**Given instruction A**. In the workout journal thread, what reason does SuperFlex give for dropping to two lower body days a week?
**Given instruction B**. For the workout journal thread, state whether each statement agrees with it, answering yes or no and quoting the deciding words: (i) Wednesday is planned as a day without weights. (ii) The person in kenwood's avatar is Dennis James. (iii) The bench presses are done as 3 sets for 12, 10 and 6 reps.
**Given instruction C**. Continue the workout journal thread from its last post.

**Passage given**.
# The unleashing...



## SuperFlex (Sep 26, 2006)

Monday - Upper body/running
Tuesday - Lower body/EFX
Wednesday - no weights/possible cardio
Thursday - Upper body/running
Friday - Lower body/EFX
Saturday - Misc. day, train what feels needed/running
Sunday - rest day/football!

Here are my final refinements... This best fits my schedule and best represents what I need to do. Saturdays will likely be all upper body exercises. I'm dropping to two lower body days, do to the fact that cardio works legs as well. Two good squat days a week and cardio should get me where I want to be...


----------



## SuperFlex (Sep 26, 2006)

*Soundgarden - Rusty Cage*

http://www.youtube.com/watch?v=vkFE3kD32kk

I'm going to break my rusty cage,
and run.......


----------



## kenwood (Sep 26, 2006)

lol whats this? your 6th jounal this month? lol j.k man, just busting yo balls  .  goodluck. looks good


----------



## SuperFlex (Sep 26, 2006)

5th...


----------



## SuperFlex (Sep 26, 2006)

I put up a basketball goal today for a little extra cardio as well. That will likely be an every day thing or very close to it...


----------



## SuperFlex (Sep 26, 2006)

This week will be out of wack...

Upper body

Chest:
3 sets of bench presses for 12,10,6
2 sets of DB flyes
Back:
3 sets of reverse-grip barbell rows for 10
2 sets of DB pullovers
Delts:
3 supersets
a) DB shoulder presses for 10-12
b) rear laterals for 12-15


----------



## SuperFlex (Sep 28, 2006)

SuperFlex said:


> This week will be out of wack...
> 
> Upper body
> 
> ...


 
Pretty much the same deal except 3 straight sets of DB shoulder presses and 2 sets of rear pec-dec flyes... Added 3 sets of decline sit-ups with crunches after failure.


----------



## SuperFlex (Sep 28, 2006)

*Korn - Thoughtless*

http://www.youtube.com/watch?v=p3F6a3ZsccYhttp://www.youtube.com/watch?v=4C81CLqn5uM

I wanna see you try to take a swing at me,
because it's my turn to put you on the ground, ground, ground...


----------



## kenwood (Sep 28, 2006)

who's the guy in ur avatar?


----------



## SuperFlex (Sep 28, 2006)

kenwood said:


> who's the guy in ur avatar?


 
Dennis James

What about yours? Dude is huge!


----------



## kenwood (Sep 28, 2006)

SuperFlex said:


> Dennis James
> 
> What about yours? Dude is huge!



oic....lol me


----------



## SuperFlex (Sep 28, 2006)

kenwood said:


> oic....lol me


 
Looking good man.

**Extracted data**.
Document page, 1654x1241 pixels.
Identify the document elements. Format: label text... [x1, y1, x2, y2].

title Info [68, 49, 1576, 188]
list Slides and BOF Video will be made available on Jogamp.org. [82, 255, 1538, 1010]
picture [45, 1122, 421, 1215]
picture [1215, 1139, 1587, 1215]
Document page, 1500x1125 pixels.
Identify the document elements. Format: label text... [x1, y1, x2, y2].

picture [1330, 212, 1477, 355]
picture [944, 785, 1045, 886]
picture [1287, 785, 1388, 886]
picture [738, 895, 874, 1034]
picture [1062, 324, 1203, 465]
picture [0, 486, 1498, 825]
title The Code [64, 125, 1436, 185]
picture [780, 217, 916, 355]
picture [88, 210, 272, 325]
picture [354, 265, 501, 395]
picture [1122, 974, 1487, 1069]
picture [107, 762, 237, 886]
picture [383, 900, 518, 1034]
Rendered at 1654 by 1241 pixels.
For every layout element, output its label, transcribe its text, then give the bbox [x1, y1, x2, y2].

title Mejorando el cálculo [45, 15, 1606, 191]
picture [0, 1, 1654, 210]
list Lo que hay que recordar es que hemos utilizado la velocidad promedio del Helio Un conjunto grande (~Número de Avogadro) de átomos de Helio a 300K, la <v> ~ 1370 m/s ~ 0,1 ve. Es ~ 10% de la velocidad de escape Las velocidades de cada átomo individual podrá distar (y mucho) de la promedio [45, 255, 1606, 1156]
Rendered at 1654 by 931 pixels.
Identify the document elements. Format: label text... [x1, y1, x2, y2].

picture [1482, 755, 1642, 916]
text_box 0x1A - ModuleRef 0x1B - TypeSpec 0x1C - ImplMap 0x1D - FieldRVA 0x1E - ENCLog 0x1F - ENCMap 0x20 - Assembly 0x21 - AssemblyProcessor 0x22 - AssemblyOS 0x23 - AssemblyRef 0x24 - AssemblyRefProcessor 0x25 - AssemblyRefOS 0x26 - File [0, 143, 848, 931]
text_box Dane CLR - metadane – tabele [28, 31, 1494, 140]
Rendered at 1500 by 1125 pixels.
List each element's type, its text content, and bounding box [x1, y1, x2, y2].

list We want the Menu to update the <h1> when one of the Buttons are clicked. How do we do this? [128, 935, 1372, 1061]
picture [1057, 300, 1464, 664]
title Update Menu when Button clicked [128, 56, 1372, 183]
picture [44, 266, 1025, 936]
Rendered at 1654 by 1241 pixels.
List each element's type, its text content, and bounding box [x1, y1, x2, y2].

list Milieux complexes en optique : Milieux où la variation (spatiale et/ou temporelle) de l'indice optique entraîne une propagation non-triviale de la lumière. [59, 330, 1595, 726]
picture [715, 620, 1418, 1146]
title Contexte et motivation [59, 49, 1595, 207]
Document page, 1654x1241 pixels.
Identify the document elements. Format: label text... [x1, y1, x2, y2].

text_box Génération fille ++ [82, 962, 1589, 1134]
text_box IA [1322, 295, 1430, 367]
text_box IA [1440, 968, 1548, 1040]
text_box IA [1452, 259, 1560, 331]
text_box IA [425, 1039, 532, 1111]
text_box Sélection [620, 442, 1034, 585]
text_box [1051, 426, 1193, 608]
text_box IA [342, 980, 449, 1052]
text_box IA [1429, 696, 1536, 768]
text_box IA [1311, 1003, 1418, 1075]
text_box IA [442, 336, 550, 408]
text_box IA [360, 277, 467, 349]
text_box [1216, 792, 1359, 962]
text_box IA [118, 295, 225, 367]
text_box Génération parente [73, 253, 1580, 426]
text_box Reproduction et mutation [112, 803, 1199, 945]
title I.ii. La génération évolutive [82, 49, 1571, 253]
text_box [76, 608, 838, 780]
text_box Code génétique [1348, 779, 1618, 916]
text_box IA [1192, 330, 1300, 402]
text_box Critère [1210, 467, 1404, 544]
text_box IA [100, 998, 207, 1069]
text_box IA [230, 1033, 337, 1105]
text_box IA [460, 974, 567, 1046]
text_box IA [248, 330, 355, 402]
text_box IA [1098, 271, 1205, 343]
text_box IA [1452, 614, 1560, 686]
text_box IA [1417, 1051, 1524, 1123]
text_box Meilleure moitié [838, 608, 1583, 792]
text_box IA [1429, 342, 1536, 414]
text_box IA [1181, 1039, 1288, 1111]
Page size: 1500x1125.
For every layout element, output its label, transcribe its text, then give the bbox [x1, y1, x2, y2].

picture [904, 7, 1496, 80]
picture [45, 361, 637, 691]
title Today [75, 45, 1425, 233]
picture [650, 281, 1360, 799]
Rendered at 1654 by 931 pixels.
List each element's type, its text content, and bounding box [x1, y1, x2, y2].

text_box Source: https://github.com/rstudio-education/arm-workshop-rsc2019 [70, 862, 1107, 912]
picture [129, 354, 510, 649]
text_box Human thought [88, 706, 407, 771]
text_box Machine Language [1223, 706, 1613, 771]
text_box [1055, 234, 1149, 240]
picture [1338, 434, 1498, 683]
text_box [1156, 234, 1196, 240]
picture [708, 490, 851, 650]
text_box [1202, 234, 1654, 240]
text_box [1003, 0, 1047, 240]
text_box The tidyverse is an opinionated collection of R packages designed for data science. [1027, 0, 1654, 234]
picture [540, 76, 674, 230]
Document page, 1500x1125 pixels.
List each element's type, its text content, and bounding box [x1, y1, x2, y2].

**Written answer A**. Cardio works legs as well.

**Written answer B**.
(i) Yes: "Wednesday - no weights/possible cardio"
(ii) No: "oic....lol me"
(iii) Yes: "3 sets of bench presses for 12,10,6"

**Written answer C**.
----------



## kenwood (Sep 28, 2006)

SuperFlex said:


> Looking good man.



why thank you   . totally ghey moment lmao


----------



## SuperFlex (Sep 28, 2006)

SuperFlex likes the ladies...


----------



## kenwood (Sep 28, 2006)

lol... journals get kinda boring when nobody posts in them and stuff. huh?  ...you want a good song to listen to when lifting:  Def Lepperd- Rock Of Ages. good song, i was sitting on the couch lastnight at 3a.m(up with a 2month old kid(feeding him bottle lol) ) and was bored so i just turned on the tv and browsed through the music on sirus(sp?) channels and wrote down a crapload of songs lol.


----------



## SuperFlex (Sep 29, 2006)

kenwood said:


> lol... journals get kinda boring when nobody posts in them and stuff. huh? ...you want a good song to listen to when lifting: Def Lepperd- Rock Of Ages. good song, i was sitting on the couch lastnight at 3a.m(up with a 2month old kid(feeding him bottle lol) ) and was bored so i just turned on the tv and browsed through the music on sirus(sp?) channels and wrote down a crapload of songs lol.


 
I love music my friend. I wish I could use it to share my understanding with the entire world... I've done the late night music thing more than once myself. 

It's not on youtube, but I know limewire will have it.


----------



## SuperFlex (Sep 29, 2006)

Lower Body

Quads:
warm-up
4 sets of squats for 10-6
2 sets of machine kickbacks for 15 (it needs a lot more weight...)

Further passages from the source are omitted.